John K. Hillman's Philadelphia Financial Group Inc., a Center City firm that insures "ultra-high-net worth" rich people, says it has agreed to pay $117.5 million for Hartford Financial Services's Hartford Life Private Placement LLC service, and will manage its $35 billion corporate and private insurance portfolio.

The deal "significantly extends our market-leading ultra-high-net-worth private-placement franchise" to reach Hartford's wealthy individual and corporate clients, Hillman said in a statement. Hartford Life's 85 employees will remain in their Florham Park, NJ offices; "all" were offered their jobs by the new owners. More on Hillman and Philadelphia Financial here.
The deal leaves Hartford to "focus on its core businesses," said Hartford Wealth Management boss David N. Levenson. Reinsurance Group of America will finance the deal, executive vp Scott N. Cochran said in a statement, and Evercore Partners advised Philadelphia Financial. 

The deal makes Philadelphia Financial ten times larger. According to Hillman: "PFG manages approximately $3.8 billion in assets, supporting private placement life polices for the ultra-high net worth market.  After the transaction, the total assets under management will be slightly under $40 billion, for both the ultra-high net worth market, and the corporate market. This transaction represents a meaningful expansion."

So, a big deal? "T
his transaction is transformational for PFG.  Strategically, this acquisition enhances our industry leading profile... Combined, we will administer nearly $40.0 Billion in separate account assets and hold a leading position in both the individual and corporate segment...
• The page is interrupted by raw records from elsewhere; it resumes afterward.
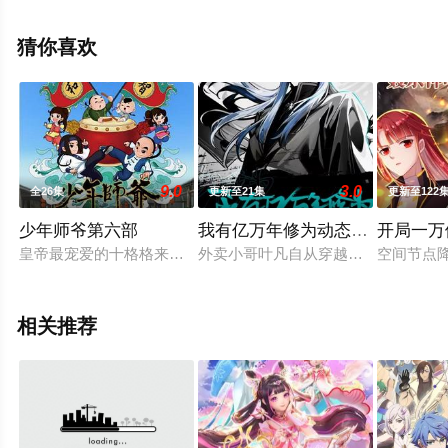
完整版动漫全集就上天堂电影网，更多相关信息可移步至
豆瓣动漫、电视猫或剧情网等平台了解。
猜你喜欢
。
9.0
3.0
全26集
更新至21集
更新至122
少年师爷第六部
我有亿万年修为动态漫画
开局一万
皇帝最宠爱的十格格来到绍兴城。骄纵任性的十格格在城里闹了
外卖小哥叶凡自从穿越后本着苟命的
空间节点
相关推荐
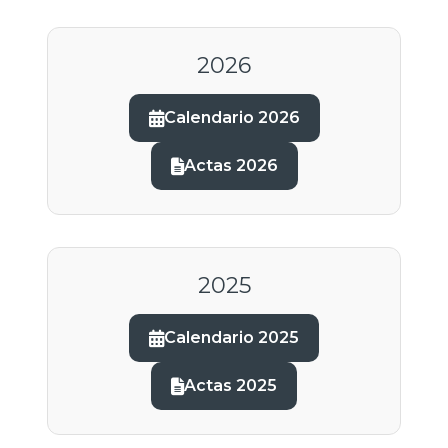
2026
Calendario 2026
Actas 2026
2025
Calendario 2025
Actas 2025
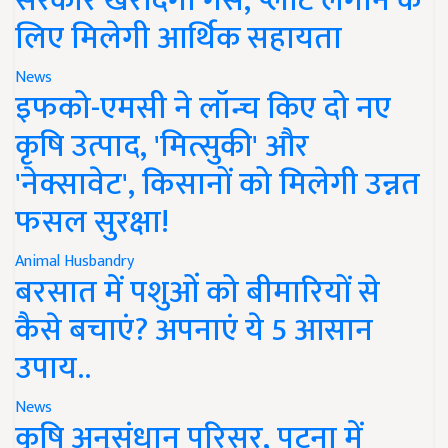
सरकार खरीदेगी गैस, प्लांट लगाने के
लिए मिलेगी आर्थिक सहायता
News
इफको-एमसी ने लॉन्च किए दो नए
कृषि उत्पाद, 'मित्सुकी' और
'नेक्सावेट', किसानों को मिलेगी उन्नत
फसल सुरक्षा!
Animal Husbandry
बरसात में पशुओं को बीमारियों से
कैसे बचाएं? अपनाएं ये 5 आसान
उपाय..
News
कृषि अनुसंधान परिसर, पटना में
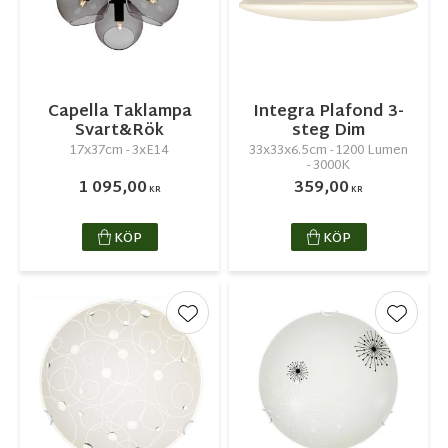
Capella Taklampa
Integra Plafond 3-
Svart&Rök
steg Dim
17x37cm - 3xE14
33x33x6.5cm - 1200 Lumen
- 3000K
1 095,00
359,00
KR
KR
KÖP
KÖP
Lägg till i favoriter
Lägg ti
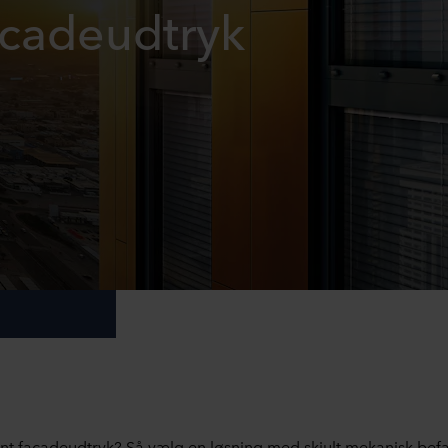
facadeudtryk
ent facadeudtryk? Så vælg en løsning med skjult mekanisk befæ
"Upon closing, we will have over 125 experienced professionals solely dedicated to this unique and demanding marketplace. The depth and breadth of our resources will be unmatched in the industry allowing us to provide even more highly focused service to our valued partners."

More about Philadelphia Financial, from my column a year ago: 

"That vacant former Cigna Inc. suite on the 54th floor of One Liberty Place has a new tenant: Philadelphia Financial, a $3.5 billion-asset insurer of private-placement investments and life insurance for rich people, has taken the space for its headquarters as it plans mergers and foreign expansion. The firm is paying more than $30 a square foot, competitive for Center City.
"Philadelphia Financial CEO John Hillman, a St. Joseph's University and Bishop Egan High graduate who founded the company in 1996, says he expects to hire more workers as his company expands. 'We are on an acquisition trail, and we will build out internationally,' he told me.
"The firm is moving its 35 people high above Center City from its previous headquarters in Blue Bell this fall, after completing the expected purchase of Phoenix Life and Reassurance Co. of New York and moving the work here. The firm's AGL Life Assurance Co. unit will be renamed Philadelphia Financial Life Assurance Co.; Phoenix will be renamed Philadelphia Financial Life Assurance Co. of New York." AGL had "historically profitable" but "uneven" financial results, especially after the global financial crisis, as more rich people cashed in their policies, A.M. Best & Co. reported at the time. 
"How can Philadelphia Financial afford to grow when markets are so slow? Philadelphia Financial is majority-owned by Tiptree Financial Partners, an affiliate of Tricadia Holdings, a bargain-hunting New York financial-investments group run by Michael Barnes for a group of institutional owners including JPMorgan Chase & Co., Bank of America Corp., and Union Bank of Switzerland (UBS)."